The larger worry now is what will happen with underlying economies in the U.S. and around the world.

How Countries Use Tariffs Historically

Every country has an economy. So does the world through the interconnection of all these separate companies, international investments, currency exchanges, and global trade, to mention a few aspects.

It all comes together like a giant machine by Rube Goldberg, whose fanciful comic inventions inspired the old children’s board game Mouse Trap. It may seem clunky and could be improved, but at least it has worked and could have been a lot worse.

Tariffs are designed for a combination of reasons, including protecting domestic markets; inviting foreign investment; and becoming more effective using capabilities, inclinations, and talents in other parts of the world.

Trying to shut out competitors in certain markets isn’t unusual. One example is the high U.S. tariffs on sugar, driving consumer prices here to about double what the commodity costs in the rest of the world. That’s a remnant of a still ongoing cold war with Cuba. It’s also likely a reason many products like sodas here are sweetened with high fructose corn syrup, which drives down comparative costs.

However, the Trump administration has tried to equate equal tariffs to equal balance in trade, which is an inherently flawed concept. Companies use vendors all the time, whether they are in the same country or a different one. Gather together importers and exporters, treat them as the national equivalent of what the home country buys and sells, and you effectively have a giant enterprise. It buys from some places and not from others.

If you went to a store to buy something like lightbulbs, would you expect the store to buy things from you? Not unless you had something it needed at a price that was competitive. But that is essentially Trump’s view: The U.S. either must have an equivalence of trade or, one might guess, the superior position.

How These New Tariffs Could Affect The Economy

Markets will eventually come back. However, economies are slower to change. Tariffs are taxes on imports and are intended to reduce the practice. Countries collect tariffs from the importers, not from other countries.

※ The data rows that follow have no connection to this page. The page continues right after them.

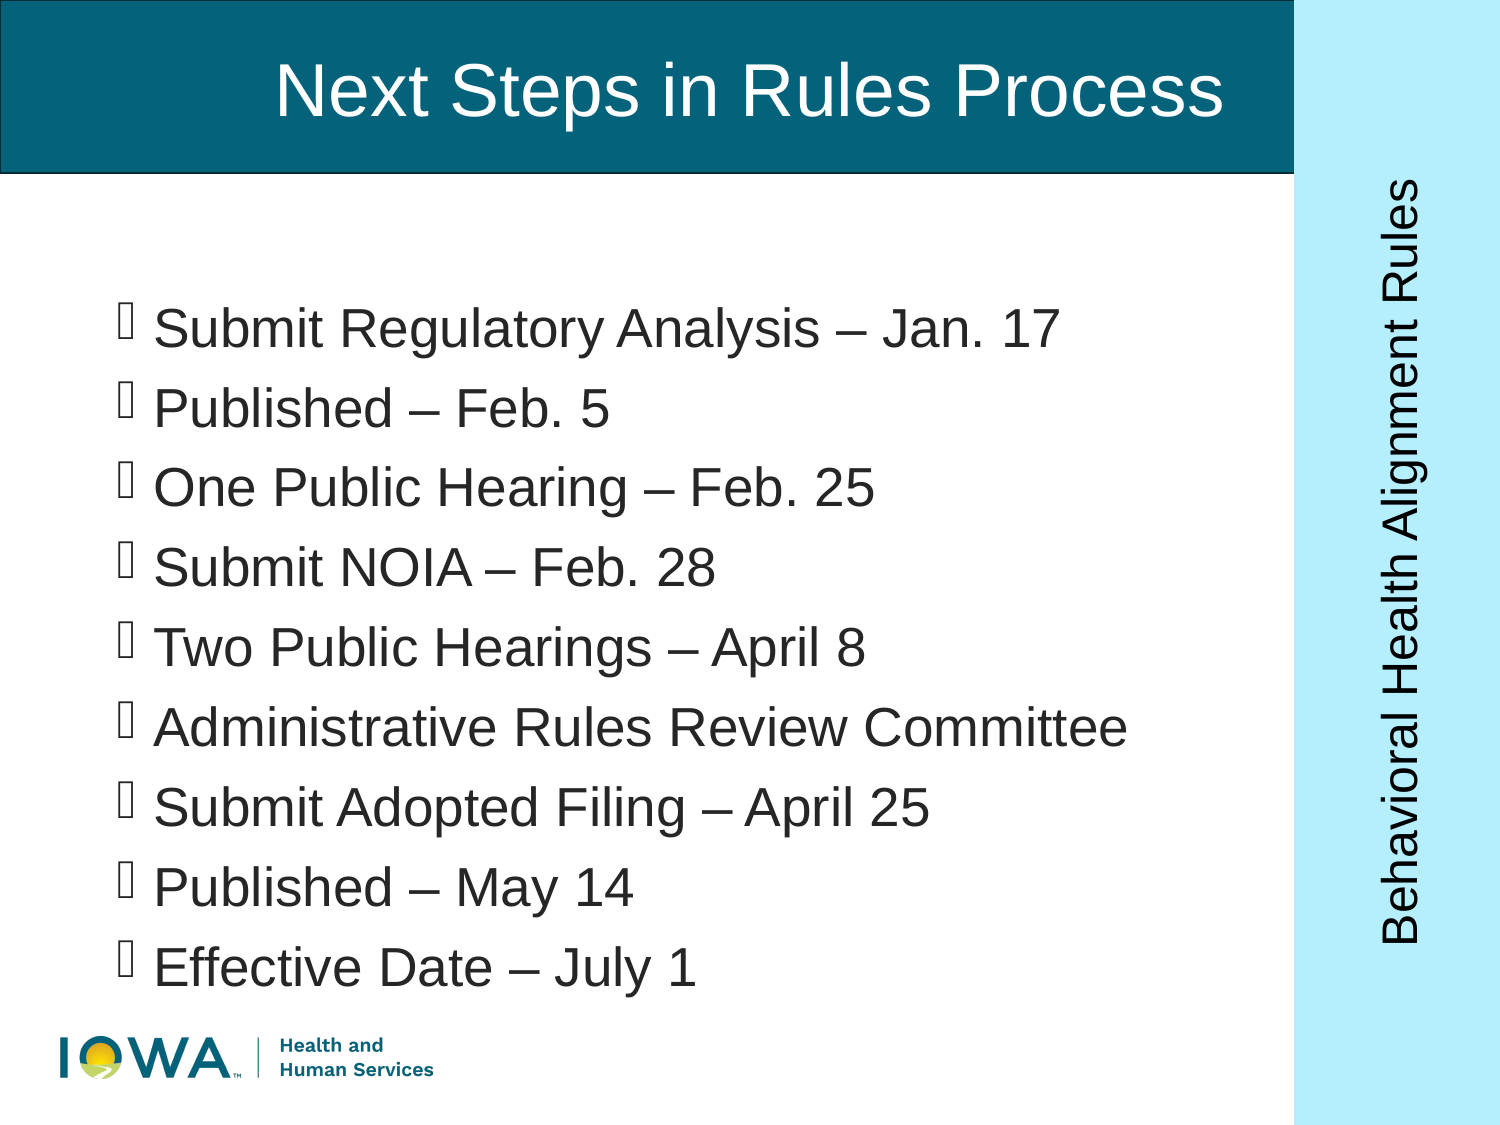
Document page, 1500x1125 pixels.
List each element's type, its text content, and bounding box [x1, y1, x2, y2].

picture [60, 1036, 434, 1079]
title Next Steps in Rules Process [0, 0, 1294, 174]
list Submit Regulatory Analysis – Jan. 17 Published – Feb. 5 One Public Hearing – Feb. 25 Submit NOIA – Feb. 28 Two Public Hearings – April 8 Administrative Rules Review Committee Submit Adopted Filing – April 25 Published – May 14 Effective Date – July 1 [101, 292, 1250, 1006]
text_box Behavioral Health Alignment Rules [1294, 0, 1500, 1125]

Companies handle the additional expenses in one of four ways: absorbing the extra costs themselves, splitting the costs with the foreign vendors, passing them onto customers, or some combination. But there is usually going to be a price the customers pay.

There is also an indirect fifth effect: Companies that manufacture domestically might now have enough advantage over foreign competition to raise their prices.

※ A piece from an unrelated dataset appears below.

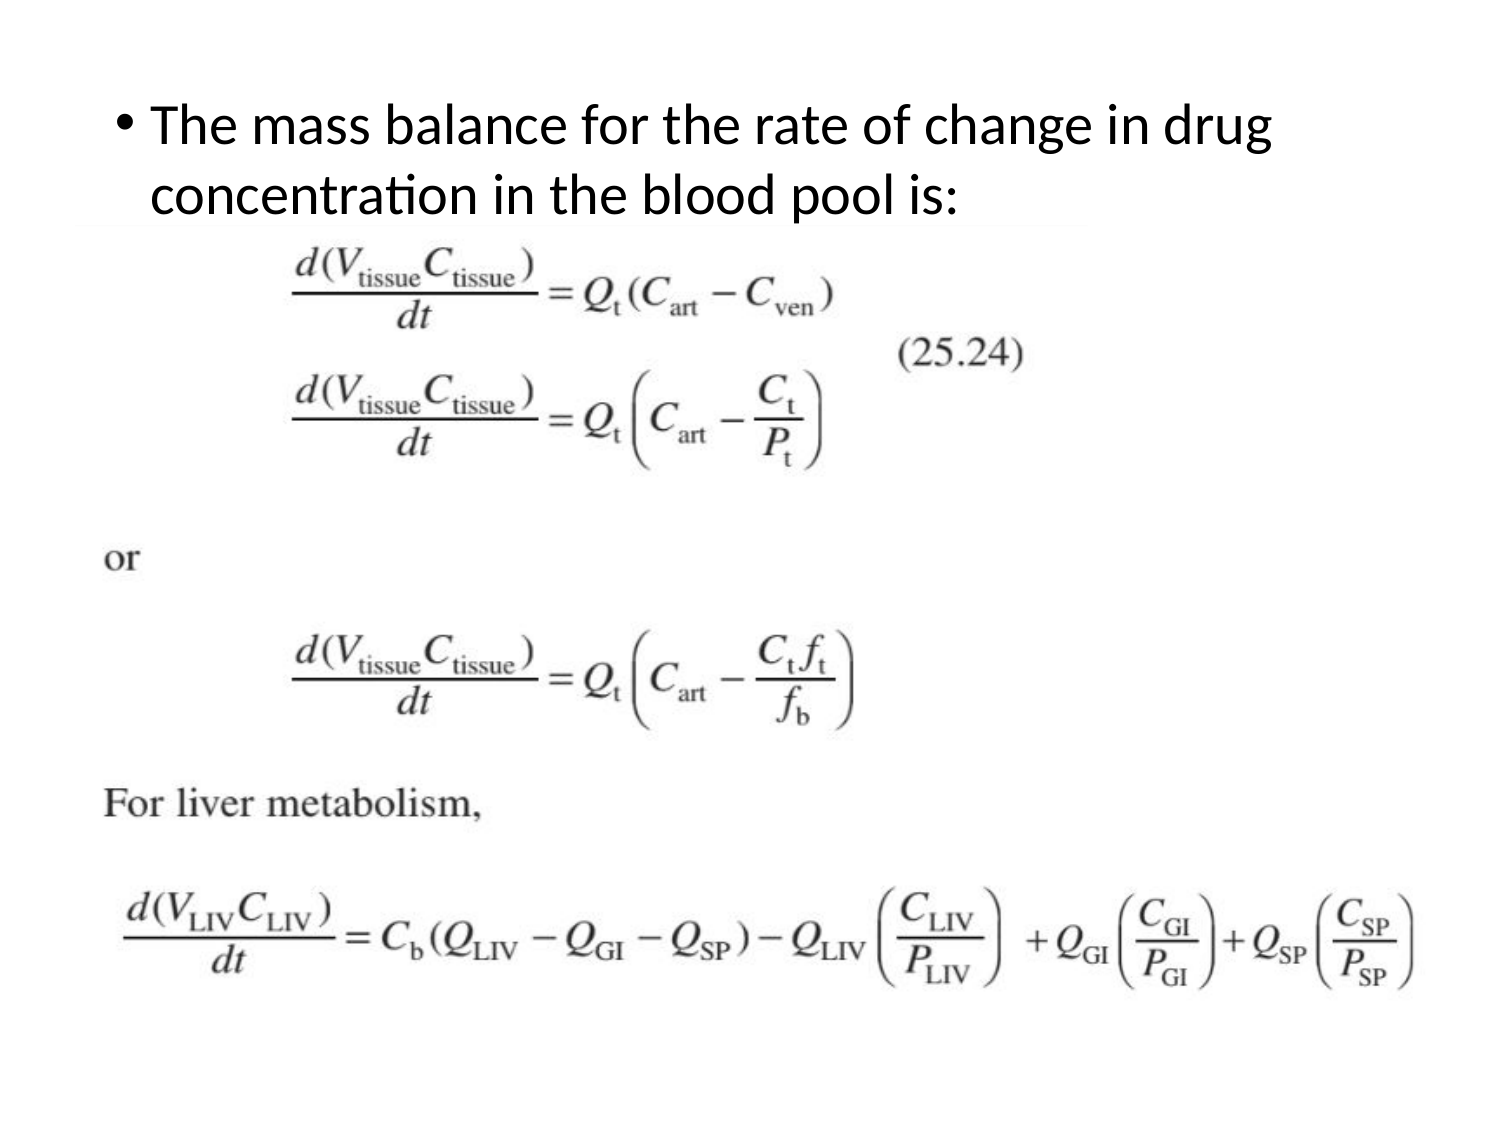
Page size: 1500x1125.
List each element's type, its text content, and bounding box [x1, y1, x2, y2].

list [74, 224, 1088, 1013]
picture [1012, 862, 1441, 1038]
title The mass balance for the rate of change in drug concentration in the blood pool is: [99, 62, 1300, 250]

The Federal Reserve Bank of Richmond has estimated that the average effective tariff rate in 2024 was 2.2%. After the layers of new tariffs, they estimate the AETR could rise to 17%. Call it a roughly 15% national sales tax that someone has to pay.

Prices rise, people pay more and given the broad range and heights of the tariffs the administration has imposed, not including Trump’s threat of an additional 50% charge on imports from China, the costs of doing business and living go up. That means inflation at the least, and most people have a recent grasp on what that means to their cost of living.

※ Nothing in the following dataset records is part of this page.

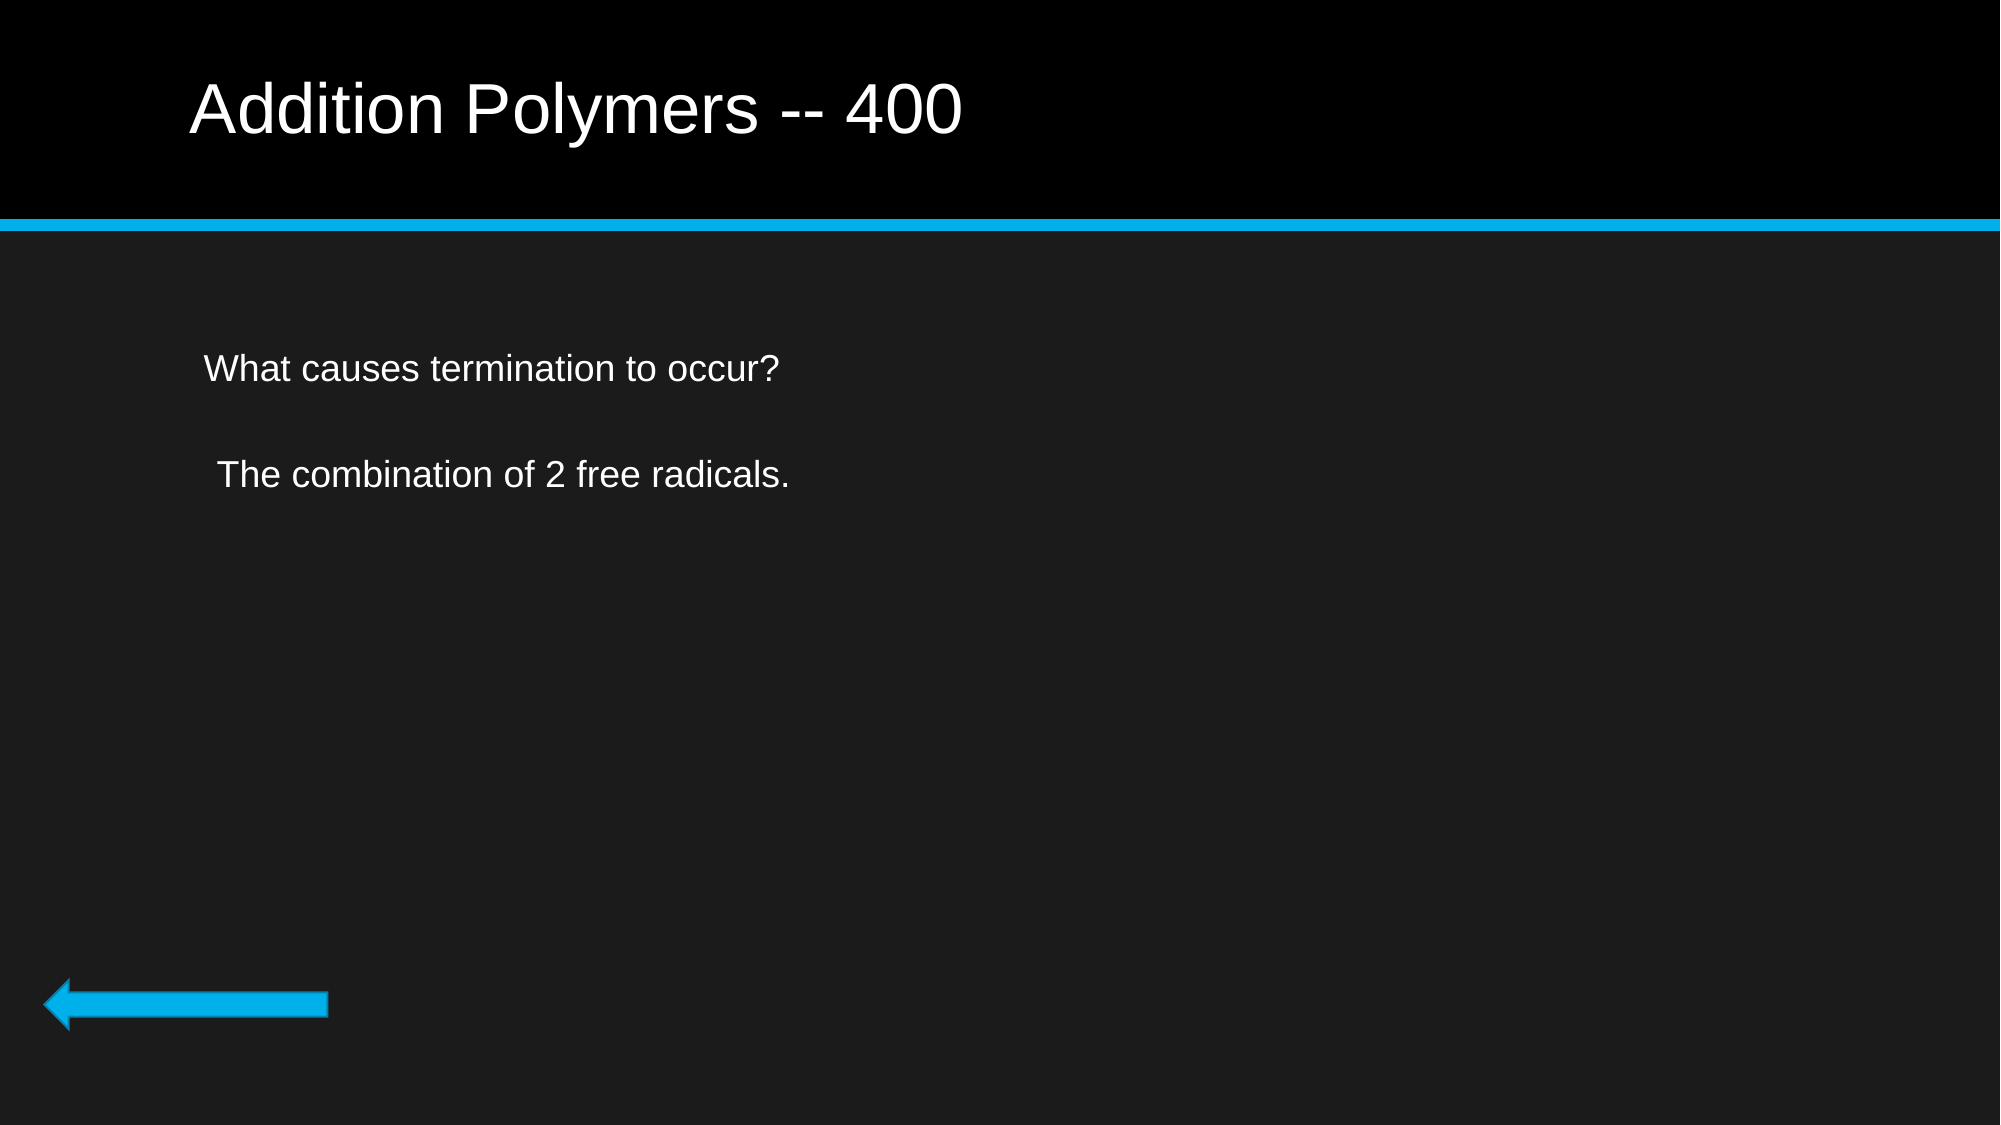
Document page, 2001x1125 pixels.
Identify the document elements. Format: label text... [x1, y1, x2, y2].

text_box [42, 977, 329, 1032]
text_box What causes termination to occur? [188, 336, 796, 397]
title Addition Polymers -- 400 [174, 20, 1825, 201]
text_box The combination of 2 free radicals. [201, 443, 806, 503]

If it continues at a high enough level, consumers — who are responsible for 69% of gross domestic product, a common measurement of the economy — slow their spending. This can result in a pronounced retreat of the economy, called a recession.

J.P. Morgan Research has been raising its projection of whether a recession this year is likely from 30% at the beginning of 2025 to 40% in March. Now they’re at 60%.

Bloomberg reports that “Donald Trump’s global trade war is already priming financial markets for the next wave of corporate defaults.” If that happens, it’s further economic disruption and a loss of jobs. Amanda Goodall, CEO at workforce intelligence consultancy EdgePulse, posted a few days ago that hiring freezes are spreading in tech and consulting. February saw the highest number of layoffs since 2009, during the Great Recession.

There is strong potential for some very tough economic times going forward, regardless of what the stock market does.